The 1000cc four had appeared in 1983, and the K75, which joined it in 1985, used as many common components as possible. The internal measurements of the engine were the same as the 1000 but the engine/transmission unit was very compact and weighed 22 lb less. Like the 1000, the K75 was equipped with a highly-sophisticated electronic fuel injection system. That gave it great flexibility and livelier response than the four.
Low Center of Gravity
Thanks to its low saddle height and center of gravity, the K75 handled very well, with a compromise between comfort and road-holding. Though its power output seemed modest compared with the Japanese machines, the K75 did not pretend to be a sports bike, being more an all-round machine that was equally an everyday mount as a long-distance tourer. The 750 range first appeared in 1985 in two versions: the unadorned K75 and the K75C, with its small headlamp fairing augmented by the addition of a radiator cowling styled like the radiator grill of a BMW car. A few months later came the K75S with a cowling fixed to the frame, triple disc brakes and a 17 inch rear wheel.
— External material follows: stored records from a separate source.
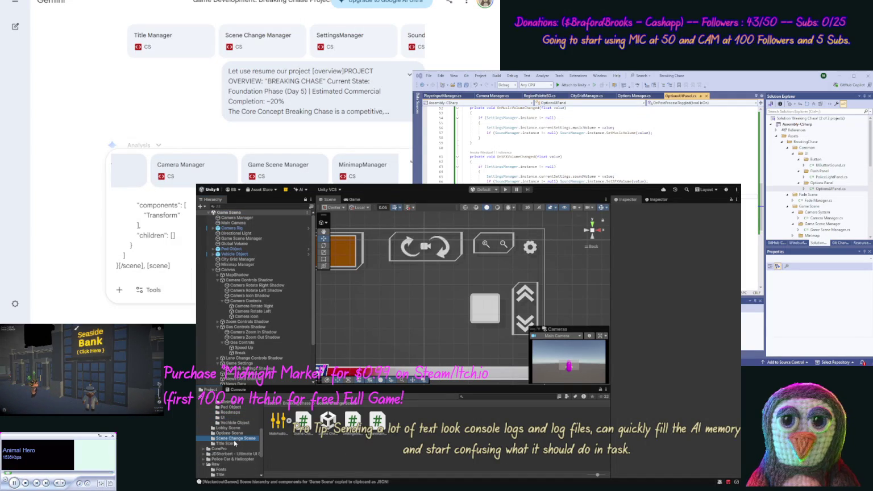
left_click(238, 443)
left_click(353, 421)
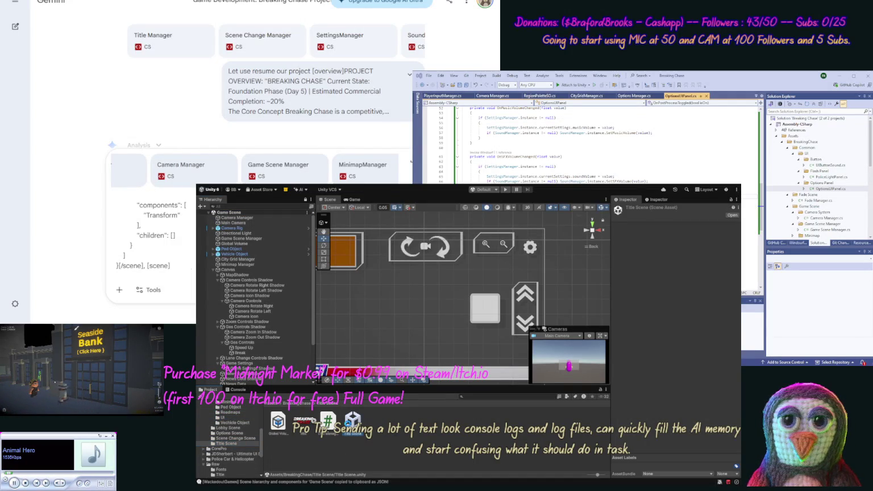
double_click(348, 423)
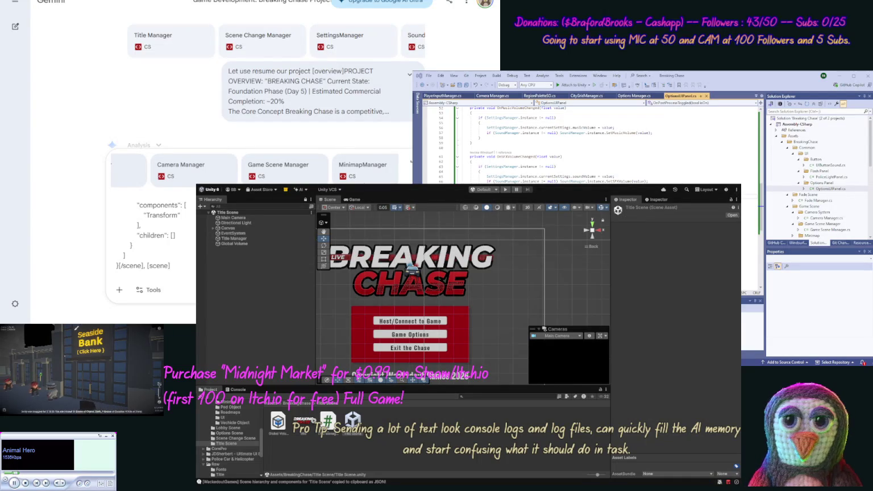
key("ctrl+v")
type("[/scene]")
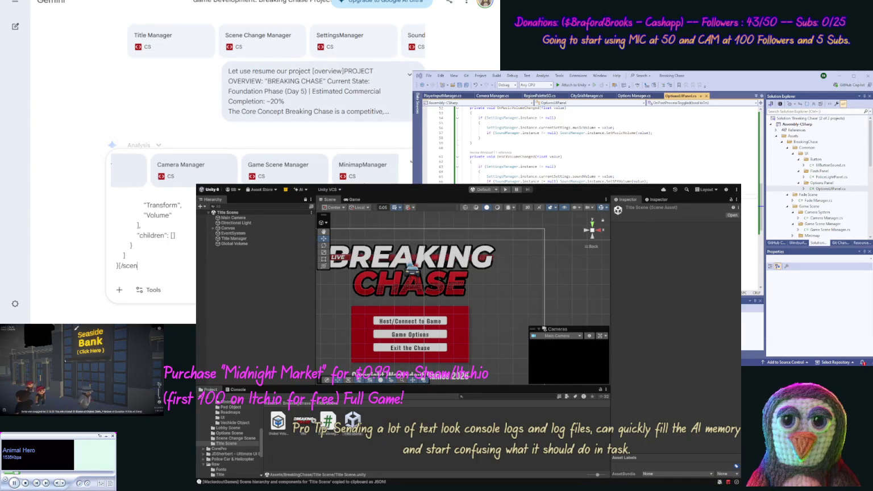
type(", [scene]")
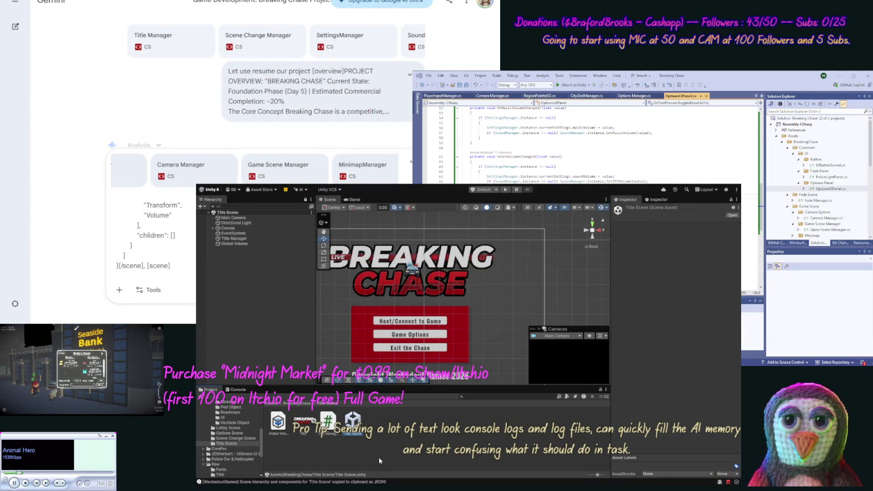
Step: Open Scene Change Scene, copy its hierarchy as JSON, and paste it between scene tags
left_click(236, 438)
Engine: 740cc (67x70mm) water-coolcd in-line three-cylinder four-stroke
Power Rating: 75 hp @ 8500 rpm
Valves: twin overhead-camshafts/6 valves
Fuel System: electronic fuel injection
Transmission: 5-speed, shaft final drive
Suspension: telescopic forks (front), aluminum single arm (rear)
Brakes: twin discs (front); drum (rear)
Wheels: 18 inch (front & rear)
Weight: 460 lb Maximum
Speed: 125 mph
BMW is especially famous for its top-of-tbe-range models, but the K75C proved itself to be an excellent compromise.